Member of the Rhode Island House of Representatives from the 1st district
- Incumbent
- Assumed office January 1, 2013
- Preceded by: John McCauley

Member of the Rhode Island House of Representatives from the 3rd district
- In office January 5, 1993 – January 1, 2013
- Preceded by: Ray Rickman
- Succeeded by: Thomas Palangio

Personal details
- Born: April 26, 1944 (age 82) Fanwood, New Jersey, U.S.
- Party: Democratic
- Education: Bucknell University
- Profession: Retail Store Manager
- Website: edithajello.org

= Edith Ajello =

American politician (born 1944)

Edith H. Ajello (born April 26, 1944) is an American politician and retail store manager. A Democrat, she has served in the Rhode Island House of Representatives since 1993, representing District 1 since 2013, and District 3 from 1993 to 2013. She is also store manager for Rustigan Rugs, an oriental rug outlet in Providence.

==Early life==
Ajello was born in 1944 in Fanwood, New Jersey. She earned her BA in psychology from Bucknell University in neighboring Pennsylvania.

== Career ==
Ajello works as a store manager for V. George Rustigian Rugs in Providence, Rhode Island, and also serves on the boards of the Women's Health & Education Fund, The Coalition to Preserve Choice, and the Mile of History Association (MoHa).

==Elections==
- 1992 Ajello won the September 15, 1992 Democratic Primary and won the November 3, 1992 General election with 1,995 votes (73.6%) against Republican nominee Homer Shirley.
- 1994 Ajello was challenged in the September 13, 1994 Democratic Primary, but won, and was unopposed for the November 8, 1994 General election, winning with 1,243 votes.
- 1996 Ajello was unopposed for both the September 10, 1996 Democratic Primary, winning with 134 votes, and the November 5, 1996 General election with 1,428 votes.
- 1998 Ajello was challenged in the September 15, 1998 Democratic Primary, winning with 435 votes (55.0%) and won the November 3, 1998 General election with 1,409 votes (90.8%) against Independent candidate Peter Scharf.
- 2000 Ajello was unopposed for both the September 12, 2000 Democratic Primary, winning with 380 votes and the November 7, 2000 General election, winning with 1,980 votes.
- 2002 Ajello was unopposed for the September 10, 2002 Democratic Primary, winning with 1,548 votes and won the November 5, 2002 General election with 2,692 votes (82.4%) against Republican nominee Karl Poirier.
- 2004 Ajello was opposed by Dr.
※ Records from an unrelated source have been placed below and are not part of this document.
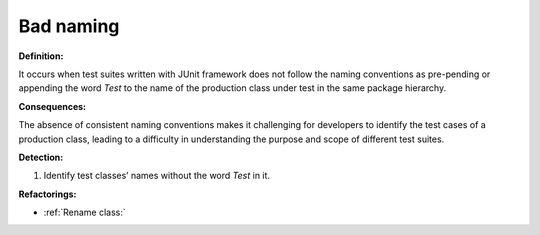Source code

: Bad naming
=====================

**Definition:**

It occurs when test suites written with JUnit framework does not follow the naming
conventions as pre-pending or appending the word *Test* to the name of the production class
under test in the same package hierarchy.


**Consequences:**

The absence of consistent naming conventions makes it challenging for developers
to identify the test cases of a production class, leading to a difficulty in understanding the purpose
and scope of different test suites.

**Detection:**

#. Identify test classes’ names without the word *Test* in it.

**Refactorings:**

* :ref:`Rename class:`
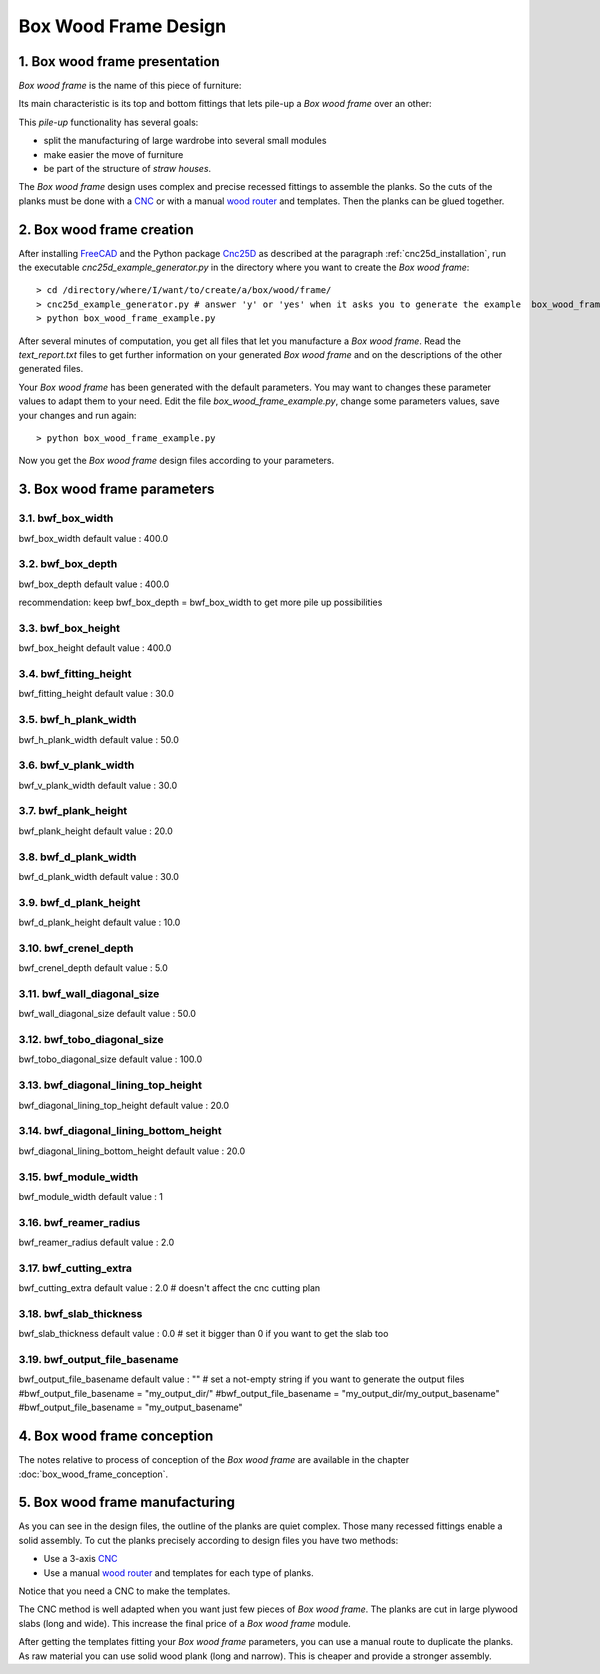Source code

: =====================
Box Wood Frame Design
=====================

1. Box wood frame presentation
==============================

*Box wood frame* is the name of this piece of furniture:

.. image:: images/box_wood_frame_snapshot_overview_1.png
.. image:: images/box_wood_frame_snapshot_overview_2.png

Its main characteristic is its top and bottom fittings that lets pile-up a *Box wood frame* over an other:

.. image:: images/box_wood_frame_snapshot_fitting_top.png
.. image:: images/box_wood_frame_snapshot_fitting_down.png

This *pile-up* functionality has several goals:

- split the manufacturing of large wardrobe into several small modules
- make easier the move of furniture
- be part of the structure of *straw houses*.

The *Box wood frame* design uses complex and precise recessed fittings to assemble the planks. So the cuts of the planks must be done with a CNC_ or with a manual `wood router`_ and templates. Then the planks can be glued together.

2. Box wood frame creation
==========================

After installing FreeCAD_ and the Python package Cnc25D_ as described at the paragraph :ref:`cnc25d_installation`, run the executable *cnc25d_example_generator.py* in the directory where you want to create the *Box wood frame*::

  > cd /directory/where/I/want/to/create/a/box/wood/frame/
  > cnc25d_example_generator.py # answer 'y' or 'yes' when it asks you to generate the example  box_wood_frame_example.py
  > python box_wood_frame_example.py

After several minutes of computation, you get all files that let you manufacture a *Box wood frame*. Read the *text_report.txt* files to get further information on your generated *Box wood frame* and on the descriptions of the other generated files.

Your *Box wood frame* has been generated with the default parameters. You may want to changes these parameter values to adapt them to your need. Edit the file *box_wood_frame_example.py*, change some parameters values, save your changes and run again::

  > python box_wood_frame_example.py

Now you get the *Box wood frame* design files according to your parameters.

3. Box wood frame parameters
============================

3.1. bwf_box_width
------------------
bwf_box_width default value : 400.0

.. image:: images/bwf_parameter_box_width.png

3.2. bwf_box_depth
------------------
bwf_box_depth default value : 400.0

.. image:: images/bwf_parameter_box_depth.png

recommendation: keep bwf_box_depth = bwf_box_width to get more pile up possibilities

3.3. bwf_box_height
-------------------
bwf_box_height default value : 400.0

.. image:: images/bwf_parameter_box_height.png

3.4. bwf_fitting_height
-----------------------
bwf_fitting_height default value : 30.0

.. image:: images/bwf_parameter_fitting_height.png

3.5. bwf_h_plank_width
----------------------
bwf_h_plank_width default value : 50.0

.. image:: images/bwf_parameter_h_plank_width.png

3.6. bwf_v_plank_width
----------------------
bwf_v_plank_width default value : 30.0

.. image:: images/bwf_parameter_v_plank_width.png

3.7. bwf_plank_height
---------------------
bwf_plank_height default value : 20.0

.. image:: images/bwf_parameter_plank_height.png

3.8. bwf_d_plank_width
----------------------
bwf_d_plank_width default value : 30.0

.. image:: images/bwf_parameter_d_plank_width.png

3.9. bwf_d_plank_height
-----------------------
bwf_d_plank_height default value : 10.0

.. image:: images/bwf_parameter_d_plank_height.png

3.10. bwf_crenel_depth
----------------------
bwf_crenel_depth default value : 5.0

.. image:: images/bwf_parameter_crenel_depth.png

3.11. bwf_wall_diagonal_size
----------------------------
bwf_wall_diagonal_size default value : 50.0

.. image:: images/bwf_parameter_wall_diagonal_size.png

3.12. bwf_tobo_diagonal_size
----------------------------
bwf_tobo_diagonal_size default value : 100.0

.. image:: images/bwf_parameter_tobo_diagonal_size.png

3.13. bwf_diagonal_lining_top_height
------------------------------------
bwf_diagonal_lining_top_height default value : 20.0

.. image:: images/bwf_parameter_diagonal_lining_top_height.png

3.14. bwf_diagonal_lining_bottom_height
---------------------------------------
bwf_diagonal_lining_bottom_height default value : 20.0

.. image:: images/bwf_parameter_diagonal_lining_bottom_height.png

3.15. bwf_module_width
----------------------
bwf_module_width default value : 1

.. image:: images/bwf_parameter_module_width_1.png
.. image:: images/bwf_parameter_module_width_2.png
.. image:: images/bwf_parameter_module_width_3.png
.. image:: images/bwf_parameter_module_width_5.png

3.16. bwf_reamer_radius
-----------------------
bwf_reamer_radius default value : 2.0

.. image:: images/bwf_parameter_reamer_radius.png

3.17. bwf_cutting_extra
-----------------------
bwf_cutting_extra default value : 2.0 # doesn't affect the cnc cutting plan

.. image:: images/bwf_parameter_cutting_extra.png

3.18. bwf_slab_thickness
------------------------
bwf_slab_thickness default value : 0.0 # set it bigger than 0 if you want to get the slab too

3.19. bwf_output_file_basename
------------------------------
bwf_output_file_basename default value : "" # set a not-empty string if you want to generate the output files
#bwf_output_file_basename = "my_output_dir/" 
#bwf_output_file_basename = "my_output_dir/my_output_basename" 
#bwf_output_file_basename = "my_output_basename" 


4. Box wood frame conception
============================

The notes relative to process of conception of the *Box wood frame* are available in the chapter :doc:`box_wood_frame_conception`.

5. Box wood frame manufacturing
===============================
As you can see in the design files, the outline of the planks are quiet complex. Those many recessed fittings enable a solid assembly. To cut the planks precisely according to design files you have two methods:

- Use a 3-axis CNC_
- Use a manual `wood router`_ and templates for each type of planks.

Notice that you need a CNC to make the templates.

The CNC method is well adapted when you want just few pieces of *Box wood frame*. The planks are cut in large plywood slabs (long and wide). This increase the final price of a *Box wood frame* module.

After getting the templates fitting your *Box wood frame* parameters, you can use a manual route to duplicate the planks. As raw material you can use solid wood plank (long and narrow). This is cheaper and provide a stronger assembly.

.. _FreeCAD : http://www.freecadweb.org/
.. _Cnc25D : https://pypi.python.org/pypi/Cnc25D
.. _CNC : http://en.wikipedia.org/wiki/CNC_wood_router
.. _`wood router` : http://en.wikipedia.org/wiki/Wood_router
Howard Schulman in a Democratic Primary, winning 598 to 277 and won the November 2, 2004 General election with 3,241 votes (77.8%) against Republican nominee Daniel Harrop.
- 2006 Ajello was unopposed for both the September 12, 2006 Democratic Primary, winning with 969 votes, and the November 7, 2006 General election, winning with 3,104 votes.
- 2008 Ajello was unopposed for the September 9, 2008 Democratic Primary, winning with 373 votes, and the November 4, 2008 General election, winning with 3,439 votes.
- 2010 Ajello and returning 2004 Republican challenger Daniel Harrop were both unopposed for their September 23, 2010 primaries, setting up a rematch; Ajello won the November 2, 2010 General election with 2,215 votes (73.5%) against Harrop.
- 2012 Redistricted to District 1, and with incumbent Representative John McCauley retiring, Ajello was unopposed for the September 11, 2012 Democratic Primary, winning with 1,059 votes and won the November 6, 2012 General election with 2,890 votes (79.4%) against Independent candidate Francisco Gonzalez.
- 2014 Ajello faced Nathaniel Hannah in the September 9, 2014 Democratic Primary. She won the nomination with 1,392 votes (78.6%). She then ran unopposed in the November 4, 2014 General election.
- 2016 Ajello was unopposed in the September 13, 2016 Democratic Primary. She defeated Independent Raymond M. Mathieu in the November 8, 2016 General election with 2,963 votes (67.8%) to Mathieu's 1,398 votes (32%).
- 2018 Ajello was unopposed in the September 12, 2018 Democratic Primary and in the November 6, 2018 general election.
- 2020 Ajello was unopposed in the September 8, 2020 Democratic Primary and in the November 3, 2020 general election.
- 2022 Ajello was unopposed in the September 13, 2022 Democratic Primary. She defeated Independent Thomas O'Connell in the November 8, 2022 general election with 2,444 votes (87.5%) to O'Connell's 332 (11.9%).
- 2024 Ajello was unopposed in the September 10, 2024 Democratic Primary and in the November 5, 2024 general election.
- 2026 Ajello defeated Michael Garman in the September 9, 2026 Democratic Primary. She won the nomination with 1,535 votes (72.3%) and will be unopposed in the November 3, 2026 general election.